Third, nonviolent discipline is non-negotiable. Our work rested on three principles drawn from nonviolent strategy: unity, organization, and discipline. We worked with actors across ideological lines, including political parties we had never collaborated with before. We protected volunteer data rigorously. We maintained independence even while coordinating with institutional actors such as political parties. Authoritarian systems thrive on provocation and chaos, but internal nonviolent discipline denies them that leverage.

Pluralism in Practice

One of the most important aspects of this effort was its pluralism. Cuidemos el Voto extended an open invitation to all participating parties to be part of this effort (including MAS, which didn’t respond). We made it clear that this project was for all Bolivians, regardless of whom they supported politically. We refused to stigmatize areas where the MAS vote was predominant; instead, as the spokesperson for Cuidemos el Voto, I made a conscious effort to invite them to participate in every interview and public statement I made. We highlighted that their vote mattered, and we needed as many people as possible to participate for this effort to be successful.
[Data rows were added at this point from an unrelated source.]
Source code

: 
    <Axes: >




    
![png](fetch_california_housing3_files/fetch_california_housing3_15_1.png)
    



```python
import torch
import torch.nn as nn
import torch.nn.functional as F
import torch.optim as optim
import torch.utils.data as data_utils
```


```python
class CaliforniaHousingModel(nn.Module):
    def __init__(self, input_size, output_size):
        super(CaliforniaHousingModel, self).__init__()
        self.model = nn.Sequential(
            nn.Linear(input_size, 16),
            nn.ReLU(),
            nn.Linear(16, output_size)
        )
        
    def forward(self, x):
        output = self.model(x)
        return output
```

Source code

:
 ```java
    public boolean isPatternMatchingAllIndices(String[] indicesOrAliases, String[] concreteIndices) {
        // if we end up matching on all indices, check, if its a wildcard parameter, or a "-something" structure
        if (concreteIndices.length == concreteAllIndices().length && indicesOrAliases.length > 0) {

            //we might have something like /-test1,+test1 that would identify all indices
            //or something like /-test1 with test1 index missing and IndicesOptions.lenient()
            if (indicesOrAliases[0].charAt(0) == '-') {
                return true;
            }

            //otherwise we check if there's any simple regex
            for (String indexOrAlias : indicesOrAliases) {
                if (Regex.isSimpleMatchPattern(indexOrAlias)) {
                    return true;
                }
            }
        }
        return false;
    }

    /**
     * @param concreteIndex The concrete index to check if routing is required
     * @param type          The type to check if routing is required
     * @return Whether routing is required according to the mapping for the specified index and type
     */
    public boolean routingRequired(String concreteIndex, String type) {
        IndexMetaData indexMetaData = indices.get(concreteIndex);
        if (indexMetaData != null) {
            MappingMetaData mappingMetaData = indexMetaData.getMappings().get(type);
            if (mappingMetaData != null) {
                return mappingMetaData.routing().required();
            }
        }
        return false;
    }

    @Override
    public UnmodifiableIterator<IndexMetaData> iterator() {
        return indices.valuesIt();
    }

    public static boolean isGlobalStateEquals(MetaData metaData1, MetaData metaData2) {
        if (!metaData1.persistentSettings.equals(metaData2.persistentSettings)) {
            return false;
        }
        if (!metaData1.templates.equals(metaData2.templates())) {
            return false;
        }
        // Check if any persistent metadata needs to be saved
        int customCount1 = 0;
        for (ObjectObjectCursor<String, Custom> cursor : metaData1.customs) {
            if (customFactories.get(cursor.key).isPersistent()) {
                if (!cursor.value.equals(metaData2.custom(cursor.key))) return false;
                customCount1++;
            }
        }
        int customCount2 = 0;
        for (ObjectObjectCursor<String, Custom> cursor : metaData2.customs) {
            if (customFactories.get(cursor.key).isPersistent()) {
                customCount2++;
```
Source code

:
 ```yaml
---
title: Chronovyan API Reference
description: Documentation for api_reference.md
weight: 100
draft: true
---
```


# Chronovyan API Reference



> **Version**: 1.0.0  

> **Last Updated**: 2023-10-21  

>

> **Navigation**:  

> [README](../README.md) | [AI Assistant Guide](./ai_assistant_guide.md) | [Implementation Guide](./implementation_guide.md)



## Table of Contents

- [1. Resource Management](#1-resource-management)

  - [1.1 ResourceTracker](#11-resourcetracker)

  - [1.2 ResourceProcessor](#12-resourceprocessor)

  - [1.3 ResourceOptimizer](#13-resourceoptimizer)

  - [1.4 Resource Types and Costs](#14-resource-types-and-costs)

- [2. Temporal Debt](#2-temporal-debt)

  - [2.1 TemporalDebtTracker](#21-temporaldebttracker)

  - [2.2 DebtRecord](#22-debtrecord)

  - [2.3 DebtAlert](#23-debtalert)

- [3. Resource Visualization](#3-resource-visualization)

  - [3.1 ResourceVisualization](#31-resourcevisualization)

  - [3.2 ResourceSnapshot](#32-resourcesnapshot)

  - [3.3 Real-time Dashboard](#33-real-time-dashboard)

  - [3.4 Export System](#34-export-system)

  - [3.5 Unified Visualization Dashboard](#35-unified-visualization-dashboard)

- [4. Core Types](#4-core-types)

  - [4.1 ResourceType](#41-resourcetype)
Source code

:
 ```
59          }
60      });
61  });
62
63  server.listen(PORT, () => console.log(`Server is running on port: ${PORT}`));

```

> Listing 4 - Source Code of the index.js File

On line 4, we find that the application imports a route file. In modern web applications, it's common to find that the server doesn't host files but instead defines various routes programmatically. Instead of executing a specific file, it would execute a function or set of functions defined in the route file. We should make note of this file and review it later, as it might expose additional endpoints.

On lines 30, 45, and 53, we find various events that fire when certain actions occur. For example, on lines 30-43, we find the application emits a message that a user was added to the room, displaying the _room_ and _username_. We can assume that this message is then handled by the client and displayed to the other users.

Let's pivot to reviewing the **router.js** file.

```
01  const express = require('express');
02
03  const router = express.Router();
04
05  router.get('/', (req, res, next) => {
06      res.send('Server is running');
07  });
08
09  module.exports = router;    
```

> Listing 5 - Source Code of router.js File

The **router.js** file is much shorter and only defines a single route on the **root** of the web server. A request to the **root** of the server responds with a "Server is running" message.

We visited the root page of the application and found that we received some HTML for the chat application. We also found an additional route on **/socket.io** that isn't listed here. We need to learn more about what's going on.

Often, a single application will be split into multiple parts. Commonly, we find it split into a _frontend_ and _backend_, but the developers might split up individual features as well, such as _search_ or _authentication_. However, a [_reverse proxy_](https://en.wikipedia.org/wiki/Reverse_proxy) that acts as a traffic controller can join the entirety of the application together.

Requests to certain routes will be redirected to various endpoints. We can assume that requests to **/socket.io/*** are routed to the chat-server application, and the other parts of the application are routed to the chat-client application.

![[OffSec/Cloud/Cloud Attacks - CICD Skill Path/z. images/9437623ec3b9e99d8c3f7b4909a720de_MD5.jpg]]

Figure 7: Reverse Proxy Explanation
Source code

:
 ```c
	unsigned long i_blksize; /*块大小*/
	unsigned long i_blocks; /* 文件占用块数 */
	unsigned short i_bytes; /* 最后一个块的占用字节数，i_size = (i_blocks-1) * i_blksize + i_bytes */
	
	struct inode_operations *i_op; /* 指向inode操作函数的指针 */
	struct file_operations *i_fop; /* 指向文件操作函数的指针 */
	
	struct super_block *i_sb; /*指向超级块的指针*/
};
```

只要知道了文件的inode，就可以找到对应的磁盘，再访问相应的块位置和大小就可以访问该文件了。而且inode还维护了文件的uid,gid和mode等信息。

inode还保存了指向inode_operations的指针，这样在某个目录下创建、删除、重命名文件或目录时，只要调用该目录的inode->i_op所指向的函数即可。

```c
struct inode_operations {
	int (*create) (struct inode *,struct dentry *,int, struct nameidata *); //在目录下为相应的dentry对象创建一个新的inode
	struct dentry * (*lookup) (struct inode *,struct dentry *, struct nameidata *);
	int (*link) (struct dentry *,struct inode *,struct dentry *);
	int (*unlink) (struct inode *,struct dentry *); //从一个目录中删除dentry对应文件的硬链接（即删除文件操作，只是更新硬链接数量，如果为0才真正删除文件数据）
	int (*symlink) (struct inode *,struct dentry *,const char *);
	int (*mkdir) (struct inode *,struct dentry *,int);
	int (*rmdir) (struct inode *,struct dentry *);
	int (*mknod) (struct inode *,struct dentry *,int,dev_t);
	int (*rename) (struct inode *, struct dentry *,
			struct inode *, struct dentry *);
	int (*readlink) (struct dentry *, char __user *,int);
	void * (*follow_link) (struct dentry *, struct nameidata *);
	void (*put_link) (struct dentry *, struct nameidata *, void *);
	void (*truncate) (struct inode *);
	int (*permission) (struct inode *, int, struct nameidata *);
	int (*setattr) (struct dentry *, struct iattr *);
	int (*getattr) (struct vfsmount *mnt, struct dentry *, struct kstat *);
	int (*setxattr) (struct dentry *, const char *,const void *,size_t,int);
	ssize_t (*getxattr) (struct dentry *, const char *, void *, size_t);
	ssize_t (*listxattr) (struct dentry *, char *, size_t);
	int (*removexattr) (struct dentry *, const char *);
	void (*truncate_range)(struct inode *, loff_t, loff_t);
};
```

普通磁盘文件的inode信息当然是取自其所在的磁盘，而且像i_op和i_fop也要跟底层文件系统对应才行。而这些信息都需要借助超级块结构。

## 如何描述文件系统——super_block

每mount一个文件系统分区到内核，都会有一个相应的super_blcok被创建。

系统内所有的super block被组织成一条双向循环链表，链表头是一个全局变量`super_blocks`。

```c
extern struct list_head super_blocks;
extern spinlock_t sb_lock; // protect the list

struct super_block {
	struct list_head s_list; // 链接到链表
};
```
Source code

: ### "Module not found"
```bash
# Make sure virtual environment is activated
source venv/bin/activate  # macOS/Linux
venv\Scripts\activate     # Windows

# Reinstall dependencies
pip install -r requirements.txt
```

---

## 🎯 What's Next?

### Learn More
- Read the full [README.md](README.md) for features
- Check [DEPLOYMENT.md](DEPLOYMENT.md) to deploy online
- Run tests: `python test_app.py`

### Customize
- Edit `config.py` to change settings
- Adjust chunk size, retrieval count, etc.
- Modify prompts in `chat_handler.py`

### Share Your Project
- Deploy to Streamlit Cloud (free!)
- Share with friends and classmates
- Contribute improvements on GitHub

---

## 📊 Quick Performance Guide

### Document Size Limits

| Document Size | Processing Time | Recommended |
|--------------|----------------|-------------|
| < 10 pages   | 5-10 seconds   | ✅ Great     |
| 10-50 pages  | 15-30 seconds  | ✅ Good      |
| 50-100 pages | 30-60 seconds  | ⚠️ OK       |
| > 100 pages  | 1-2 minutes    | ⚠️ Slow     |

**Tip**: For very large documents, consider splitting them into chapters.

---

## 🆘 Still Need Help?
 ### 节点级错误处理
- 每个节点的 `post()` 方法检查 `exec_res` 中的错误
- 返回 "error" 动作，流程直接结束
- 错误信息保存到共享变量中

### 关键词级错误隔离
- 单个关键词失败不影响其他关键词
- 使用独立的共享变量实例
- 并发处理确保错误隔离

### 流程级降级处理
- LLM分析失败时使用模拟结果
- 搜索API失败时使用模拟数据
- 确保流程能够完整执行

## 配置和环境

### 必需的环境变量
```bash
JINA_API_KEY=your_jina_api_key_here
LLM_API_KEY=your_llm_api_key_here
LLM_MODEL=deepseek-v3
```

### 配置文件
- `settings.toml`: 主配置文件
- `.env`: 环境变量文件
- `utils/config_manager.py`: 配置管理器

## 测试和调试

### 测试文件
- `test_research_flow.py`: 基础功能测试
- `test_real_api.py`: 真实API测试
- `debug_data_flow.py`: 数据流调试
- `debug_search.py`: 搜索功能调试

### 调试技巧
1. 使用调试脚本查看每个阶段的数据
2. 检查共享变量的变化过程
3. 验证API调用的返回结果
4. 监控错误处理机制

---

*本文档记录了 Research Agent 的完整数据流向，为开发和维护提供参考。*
This approach was confusing to many, but we were focused on our goal. To protect electoral integrity, we had to cover as much territory as possible. That required collaborating with organizations whose political views we did not share, some even adversarial. The civil society groups leading this initiative had never worked with political parties before, yet we did so successfully because we respected each other’s roles. This project would never have been successful if we built it around a single party or ideology.

This is often overlooked. In polarized societies, civic actors may be tempted to work only within comfortable circles, or with those ideologically aligned with them. But authoritarian systems deliberately fragment society. Broad alliances are therefore not optional; they are strategic necessities. Pluralism expands coverage, it builds legitimacy, and it prevents civic oversight from being dismissed as partisan.

Authoritarian Fragility

Bolivia’s election was not inevitable. It was the product of preparation under pressure. It required thousands of people willing to dedicate time, resources, and courage during an economic crisis and amid political intimidation. For activists facing elections in their own constrained political systems, the message is not that success is guaranteed. It is that strategic, long-term preparation for nonviolent action is what changes outcomes.

Build your data before you need it. Recruit more people than you think possible. Train them not only technically, but strategically. Protect your independence fiercely. And cultivate alliances broader than ideology, age, or race.

Bolivia did not prove that authoritarianism disappears easily. It proved something more important: Authoritarian systems are more fragile than they appear, and organized citizens can bend moments of instability toward democratic accountability. When citizens stand together in truth and nonviolence, even the most entrenched regimes must yield.

Jhanisse Vaca Daza is an activism outreach specialist and director of the Freedom Fellowship program at the Human Rights Foundation and cofounder of the Bolivian nonviolent citizen movement Ríos de Pie (Spanish for Standing Rivers).